Absolutely. I’m well aware most of the terminals are actually made by US companies. We’re just so slow moving in adopting payment technology here for whatever reason which is frustrating. The credit card was invented here in the US and then we pretty much just forwent any future progress that was made after that.

You’re right about the contactless limit, but that limit usually only means after the limit you have to enter your PIN, another thing credit card companies here refuse to adopt for whatever stupid reason. Not the mention the lack of widely deploy contactless cards means less incentive for deploying payment terminals that support it, which in turn means less places that Apple Pay works. In Europe because contactless payments are the norm, the terminals all work with it so I was able to use Apple Pay 95% of the places we want that weren’t cash only.
 
Still very much necessary. The European cards are limited to €25/£25/$25. In Australia/Canada I believe the limit is $100. And in the US, there is no limit. If you go over the limits it wants a chip dip. Apple Pay is an exception if The store properly setup CDCVM (Square does in the U.K.)

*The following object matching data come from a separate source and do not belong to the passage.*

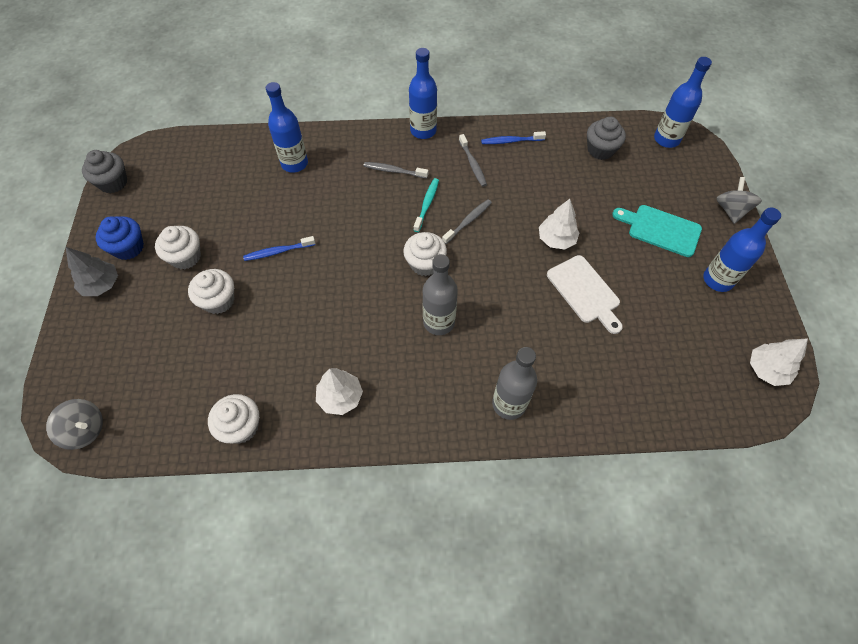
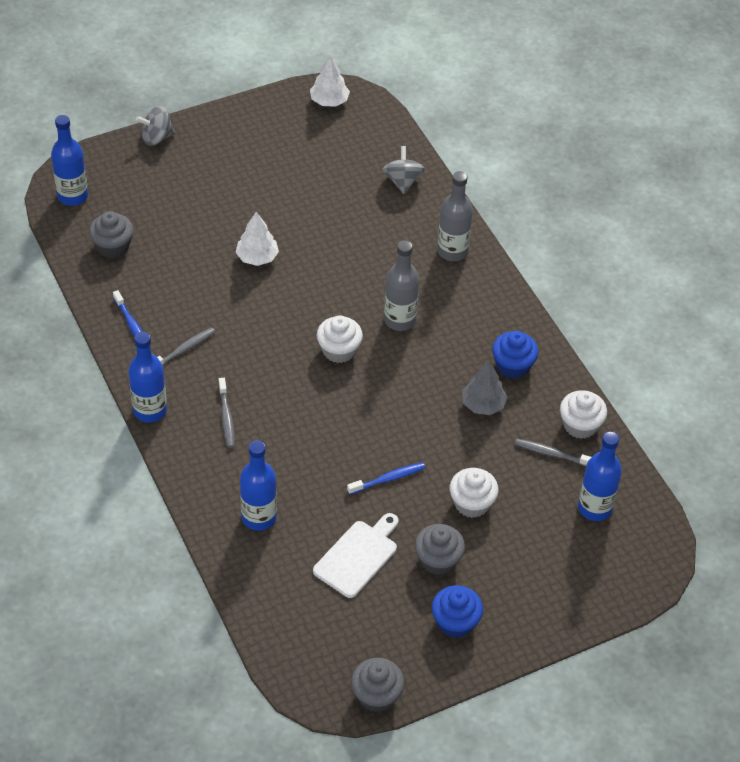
camera: 115 degrees left, 10 degrees down
(85, 430) = (654, 541): grey spinning top -> grey spinning top (402, 181)
(101, 285) = (512, 620): grey tree -> grey tree (483, 404)
(185, 257) = (438, 560): white cupcake -> grey cupcake
(278, 252) = (388, 479): blue toothbrush -> blue toothbrush turned 75 degrees counterclockwise
(340, 397) = (513, 365): white tree -> blue cupcake
(427, 204) = (261, 372): turquoise toothbrush -> none
(468, 221) = (268, 331): grey toothbrush -> grey toothbrush (552, 454)
(585, 292) = (310, 225): white cutting board -> white cutting board (358, 556)
(660, 230) = (206, 184): turquoise cutting board -> none
(717, 280) = (249, 138): blue bottle -> blue bottle (594, 508)

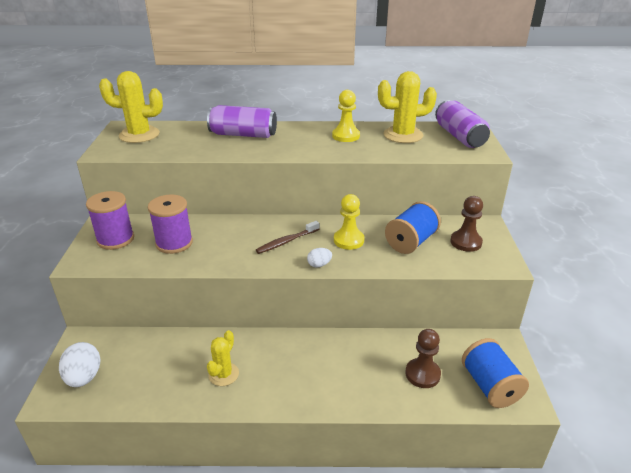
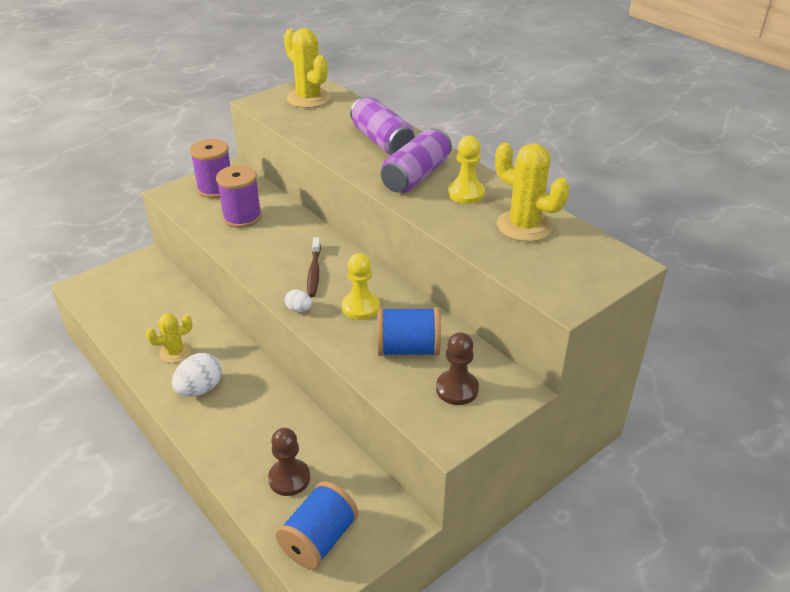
camera: 50 degrees right, 5 degrees up
(84, 377) = (111, 287): white egg -> white egg (200, 389)
(286, 241) = (314, 272): brown toothbrush -> brown toothbrush turned 105 degrees counterclockwise
(459, 136) = (584, 264): purple can -> purple can (416, 176)

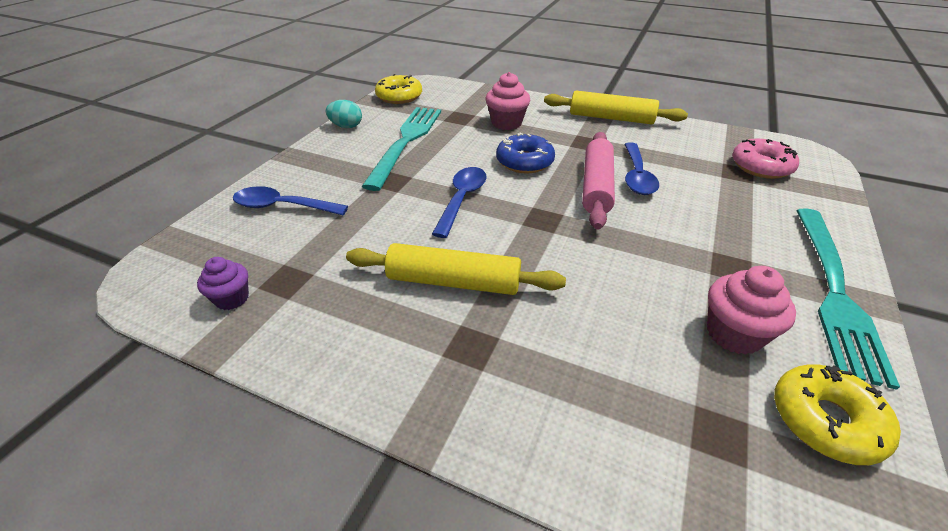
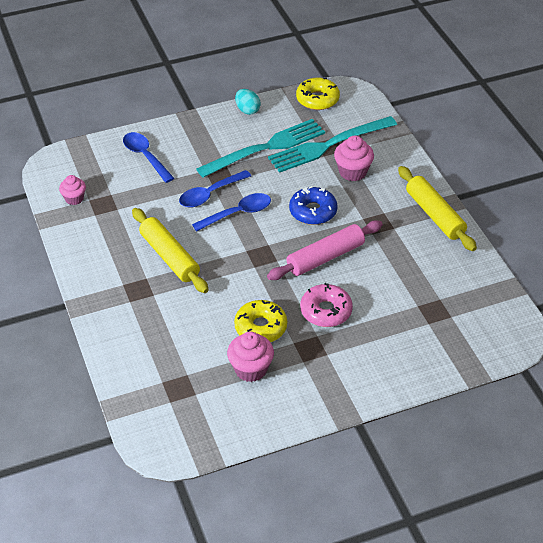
camera: 45 degrees right, 5 degrees up
(232, 298) = (74, 199): purple cupcake -> pink cupcake
(636, 176) = (363, 268): blue spoon -> blue spoon (210, 194)
(761, 167) = (459, 319): pink donut -> pink donut (326, 311)
(825, 420) = (225, 417): yellow donut -> yellow donut (260, 327)
(835, 293) = (334, 396): turquoise fork -> turquoise fork (327, 146)

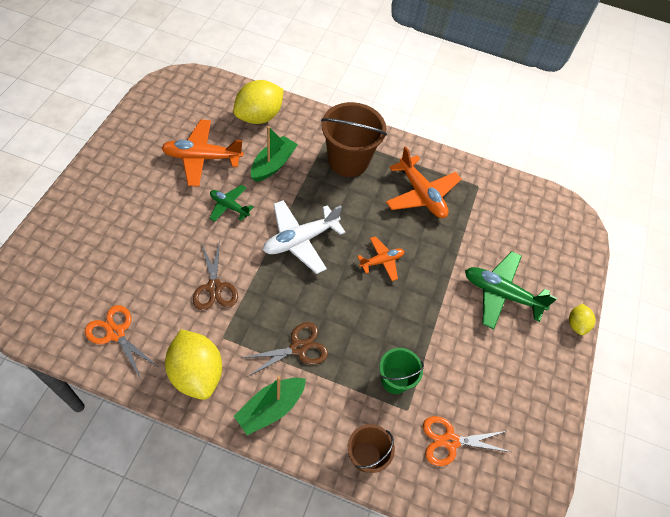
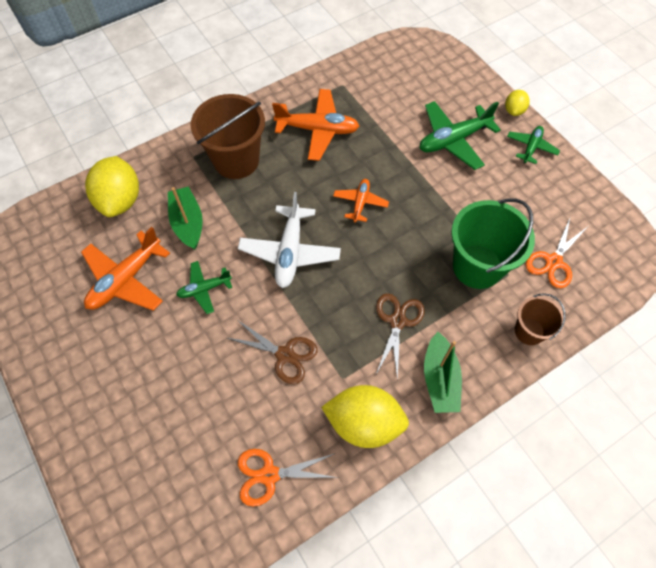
camera: 45 degrees left, 5 degrees up
(395, 380) = (477, 266): green bucket -> green bucket, size x1.79
(551, 359) = (531, 147): none -> green plane
(576, 324) = (514, 111): yellow lemon -> yellow lemon turned 60 degrees clockwise

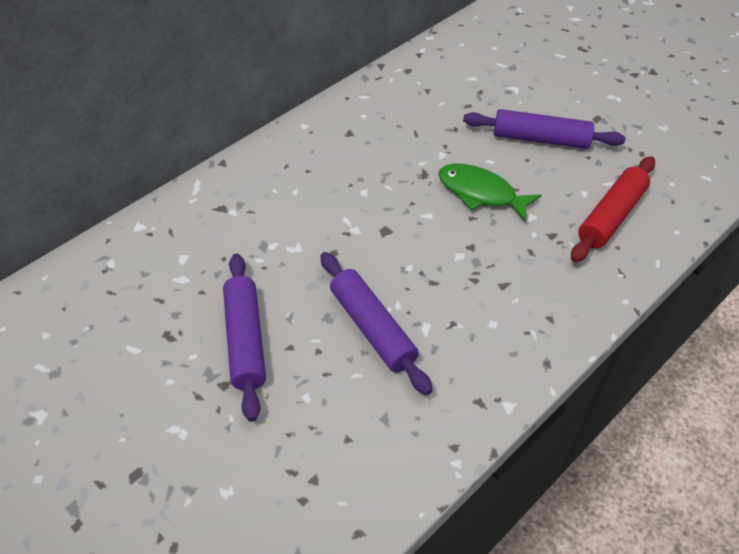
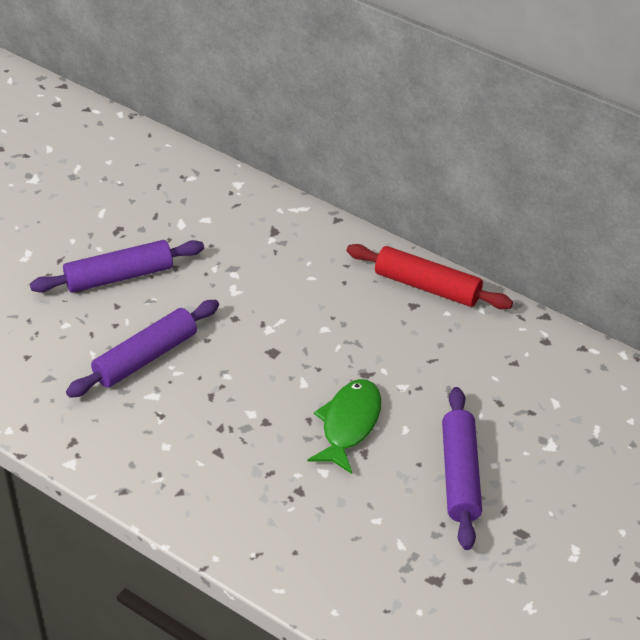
camera: 80 degrees right, 5 degrees down
(611, 216) = (343, 546): red rolling pin -> red rolling pin (427, 286)

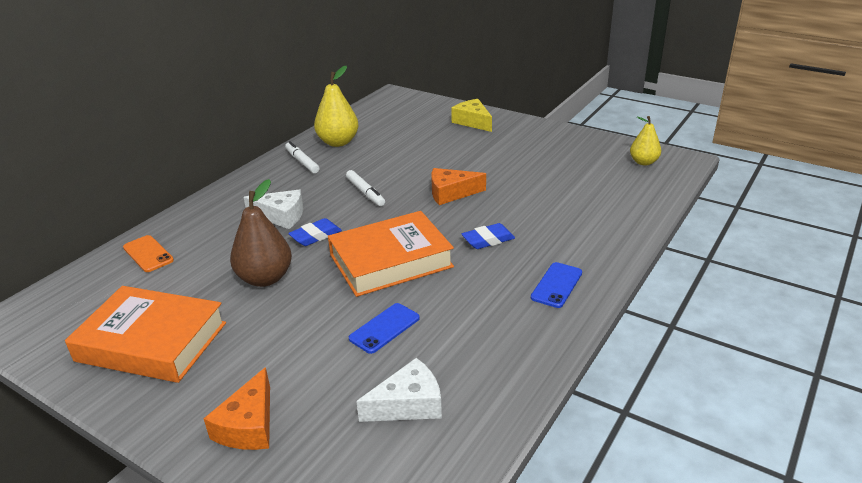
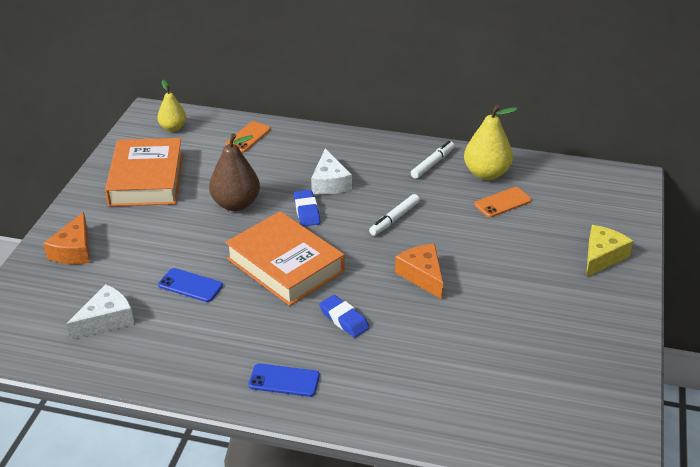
camera: 70 degrees right, 5 degrees up
(249, 425) = (74, 250): orange cheese -> orange cheese turned 75 degrees counterclockwise
(316, 236) = (306, 211): blue eraser -> blue eraser turned 45 degrees clockwise
(382, 143) = (503, 202): none -> orange phone
(408, 404) = (106, 320): white cheese -> white cheese turned 90 degrees counterclockwise
(643, 162) = (588, 427): yellow pear -> yellow pear (173, 128)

That’s decided by the bank. My card has a roughly 50 euro limit for contactless before it asks me to punch in the pin. Not even inserting chip. And Apple Pay has no limit, with the same card, on the same terminals.
 
I love how you had to explain what Costco is to a European when there are plenty of Costco’s worldwide including Europe...membership works all over too, no need to get a “local” membership. Not being rude just found it funny lol
I did Google "Costco Europe" and didn't get anything relevant in the first few results, so I was guessing they don't have it. Or maybe it's not popular there. Somehow I never saw one in France or Italy. But it's impressive that the membership works worldwide.